═══ THE INPUT ═══

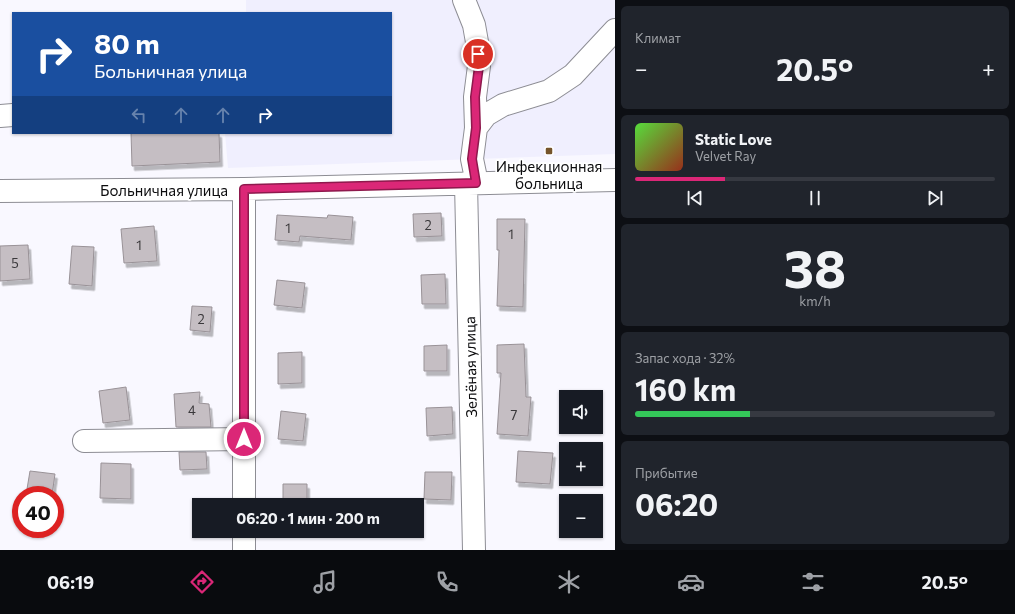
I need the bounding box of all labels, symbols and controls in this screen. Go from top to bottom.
text: 80 m [94,26,160,60]
icon: right [28,28,80,80]
text: Климат [635,30,681,46]
pin [461,37,495,71]
icon: arrive [467,43,489,65]
text: 20.5° [776,50,853,87]
text: − [635,55,648,82]
text: + [982,55,995,82]
text: Больничная улица [94,60,247,82]
icon: left [128,104,150,126]
icon: ahead [170,104,192,126]
icon: ahead [212,104,234,126]
icon: right [254,104,276,126]
text: Static Love [695,130,772,148]
marker: Инфекционная больница [544,146,554,156]
text: Velvet Ray [695,148,756,164]
place label: Инфекционная больница [496,157,602,192]
street label: Больничная улица [100,181,228,199]
icon: previous [684,187,706,209]
icon: pause [804,187,826,209]
icon: next [924,187,946,209]
house number: 2 [424,217,432,233]
house number: 1 [285,220,291,236]
house number: 1 [508,226,514,242]
text: 38 [784,235,846,299]
house number: 1 [136,237,142,253]
house number: 5 [11,255,19,271]
text: km/h [799,293,831,309]
house number: 2 [197,311,205,327]
street label: Зелёная улица [460,316,480,418]
text: Запас хода · 32% [635,350,735,366]
text: 160 km [635,370,736,407]
map controls [559,390,603,538]
button: sound [559,390,603,434]
house number: 4 [188,402,196,418]
house number: 7 [511,407,518,423]
position arrow [223,418,265,460]
button: + [559,442,603,486]
text: Прибытие [635,465,698,481]
text: 06:20 [635,485,718,522]
speed limit sign: 40 [12,486,64,538]
button: − [559,494,603,538]
text: 06:20 · 1 мин · 200 m [236,509,380,527]
icon: directions [188,568,216,596]
icon: music [311,568,339,596]
icon: phone [433,568,461,596]
icon: climate [555,568,583,596]
icon: car [677,568,705,596]
icon: filters [799,568,827,596]
text: 06:19 [47,571,94,593]
text: 20.5° [922,571,968,593]

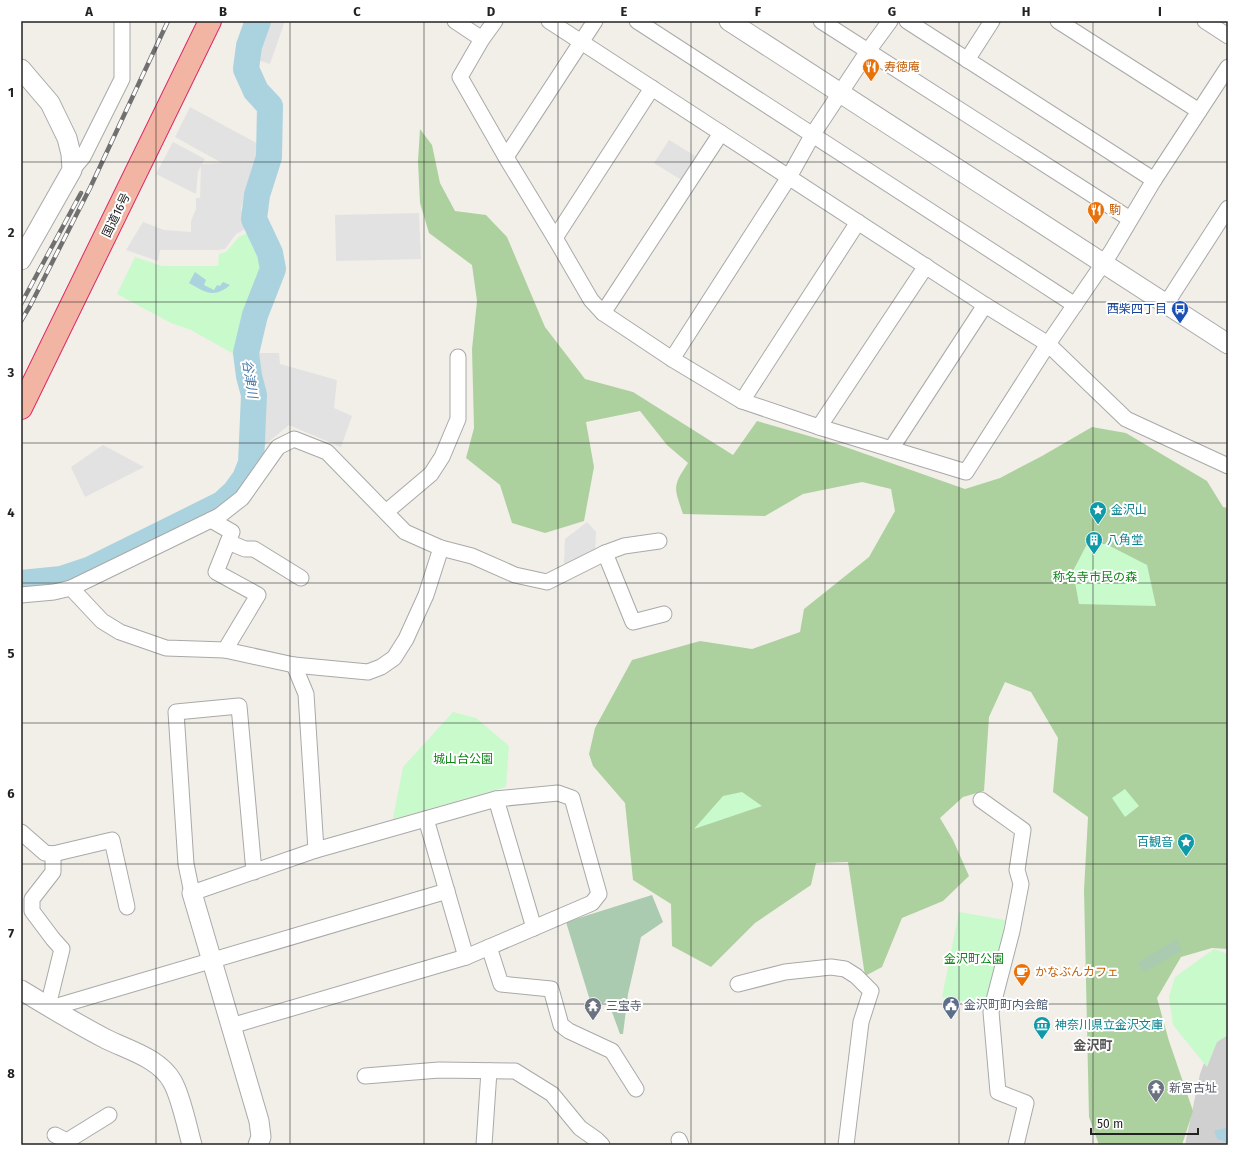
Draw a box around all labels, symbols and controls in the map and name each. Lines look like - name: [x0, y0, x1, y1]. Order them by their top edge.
- text: A: [84, 4, 93, 19]
- text: B: [219, 4, 227, 19]
- text: C: [353, 4, 361, 19]
- text: D: [487, 4, 496, 19]
- text: E: [621, 4, 628, 19]
- text: F: [755, 4, 762, 19]
- text: G: [888, 4, 896, 19]
- text: H: [1022, 4, 1030, 19]
- text: I: [1158, 4, 1162, 19]
- restaurant icon: 寿徳庵: [861, 57, 881, 82]
- place label: 寿徳庵: [884, 60, 920, 74]
- text: 1: [8, 85, 14, 100]
- street label: 国道16号: [99, 191, 133, 239]
- restaurant icon: 駒: [1086, 200, 1106, 225]
- place label: 駒: [1109, 203, 1121, 217]
- text: 2: [8, 225, 15, 240]
- bus stop icon: 西柴四丁目: [1170, 299, 1190, 324]
- place label: 西柴四丁目: [1107, 302, 1167, 316]
- water label: 谷津川: [240, 359, 261, 401]
- text: 3: [7, 365, 15, 380]
- place icon: 金沢山: [1088, 500, 1108, 525]
- place label: 金沢山: [1111, 503, 1147, 517]
- text: 4: [7, 505, 15, 520]
- building icon: 八角堂: [1084, 530, 1104, 555]
- place label: 八角堂: [1107, 533, 1143, 547]
- park label: 称名寺市民の森: [1053, 570, 1137, 584]
- text: 5: [8, 646, 15, 661]
- park label: 城山台公園: [433, 752, 493, 766]
- text: 6: [7, 786, 15, 801]
- place icon: 百観音: [1176, 832, 1196, 857]
- place label: 百観音: [1137, 835, 1173, 849]
- text: 7: [8, 926, 14, 941]
- park label: 金沢町公園: [944, 952, 1004, 966]
- cafe icon: かなぶんカフェ: [1012, 962, 1032, 987]
- place label: かなぶんカフェ: [1035, 965, 1119, 979]
- public building icon: 金沢町町内会館: [941, 995, 961, 1020]
- temple icon: 三宝寺: [583, 996, 603, 1021]
- place label: 金沢町町内会館: [964, 998, 1048, 1012]
- place label: 三宝寺: [606, 999, 642, 1013]
- museum icon: 神奈川県立金沢文庫: [1032, 1015, 1052, 1040]
- place label: 神奈川県立金沢文庫: [1055, 1018, 1163, 1032]
- district label: 金沢町: [1073, 1038, 1113, 1053]
- text: 8: [7, 1066, 15, 1081]
- temple icon: 新宮古址: [1146, 1078, 1166, 1103]
- place label: 新宮古址: [1169, 1081, 1217, 1095]
- scale bar: [1091, 1110, 1198, 1136]
- text: 50 m: [1097, 1117, 1123, 1131]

═══

** WHAT YOU SHOULD DO **
Tally the lines of the listing that hold the string "新宮古址", then reply with that number alone.

** TASK RESULT **
2